Was wie ein hoch spannender Gerichtsthriller beginnt, entwickelt sich schon nach wenigen Seiten, während der Einvernahmen der ersten Zeugen, zu einem viel tiefgründigeren Roman, in dem es neben der Frage um Schuld und Unschuld noch um viele andere große Themen geht: um die Bedeutung von Familie, um die Überforderung mit der Betreuung autistischer und behinderter Kinder, um die Lebensrealität asiatischer Migranten in den USA, deren unerfüllte Hoffnungen im neuen Land und die rassistische Ablehnung der „Schlitzies“.

Basierend auf Kims eigenen Erfahrungen als ehemalige Prozessanwältin, Koreanisch-amerikanische Einwanderin und Mutter eines echten „submarine“-Patienten, fügen sich in Miracle Creek die angespannte Atmosphäre eines Gerichtssaaldramas und die die Komplexität des Familienlebens - um es einmal vorsichtig auszudrücken - zu einem kraftvollen Romandebüt einer großartigen Erzählerin zusammen.
Miracle Creek ist ein Gerichtssaaldrama mit perfekter Dramaturgie, einer originellen Handlung und einem herausragenden Schreibstil – dank überragender Übersetzung.

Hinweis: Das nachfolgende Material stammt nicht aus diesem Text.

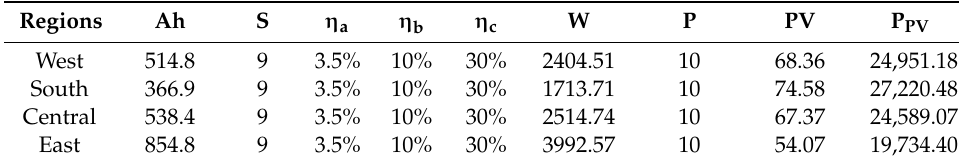
Table 9. 10 kW photovoltaic (PV) plant calculation.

Ein Roman mit bemerkenswerter Empathie, einer Aneinanderreihung von kleinen unbedeutenden Ereignissen, die zu weitreichenden Folgen führen und die dringende Notwendigkeit das vermeintlich Richtige zu tun.

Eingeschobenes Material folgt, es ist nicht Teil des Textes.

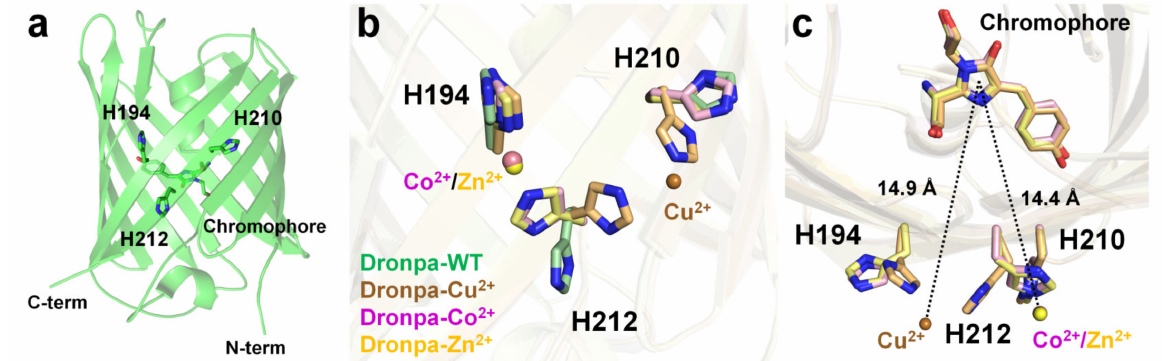
Figure 6. Crystal structure of native (PDB code 2GX2) and the Cu 2+ - (5HZT), Co 2+ -(5HZS), and Zn 2+ (5HZU)-bound-state of Dronpa. ( a ) Dronpa contains three native histidine residues (H194, H210, and H212) on the β -can as the metal-binding site. ( b ) Comparison of the metal-binding site and the conformational change of histidine residues in Dronpa. ( c ) Measurement of distance between the metal ion and the chromophore of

Authentizität und Empathie machen „Miracle Creek“ zu einem außerordentlichen literarischen Werk, das die breite Anerkennung sehr wohl verdient hat.

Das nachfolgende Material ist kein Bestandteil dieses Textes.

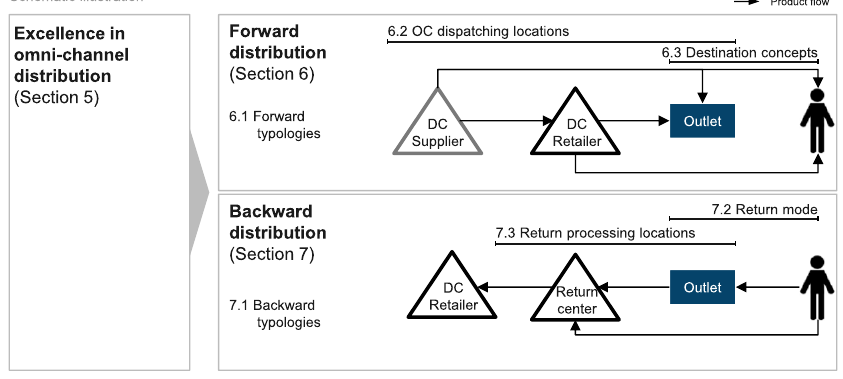
Fig. 1 Overview of areas in omni-channel forward and backward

Nachsatz: Angie Kim sagt von sich, dass sie sich bereits in jungen Jahren zu „Mysteries“ hingezogen fühlte. Als sie 11 war fielen ihr die „Classics Mysteries“ von Edgar Allan Poe, Dashielle Hammett, Arthur Conan Doyle und Agatha Christie in die Hände.
Dennis Lehanes „Mystic River“ war ihr großes literarisches Vorbild für „Miracle Creek“.
Doch sie wollte mehr als eine “who-/how-why-dunit“-novel schreiben.
Fasziniert vom Erzählstil Lehanes kreierte sie ihre „POV-Characters“. Diese „Point Of View“- Erzählperspektive sei das von ihr bewusst gewählt prägende Stilelement in „Miracle Creek“.

Im Jahr des Erscheinens der englischen Originalausgabe 2019 wurde Angie Kims ‚novel‘ „Miracle Creek“ in der Presse hochgelobt und mit Preisen/Nominierungen/Auszeichnungen überhäuft.

Kims nächster Roman HAPPINESS QUOTIENT – hoffentlich bald in deutscher Übersetzung.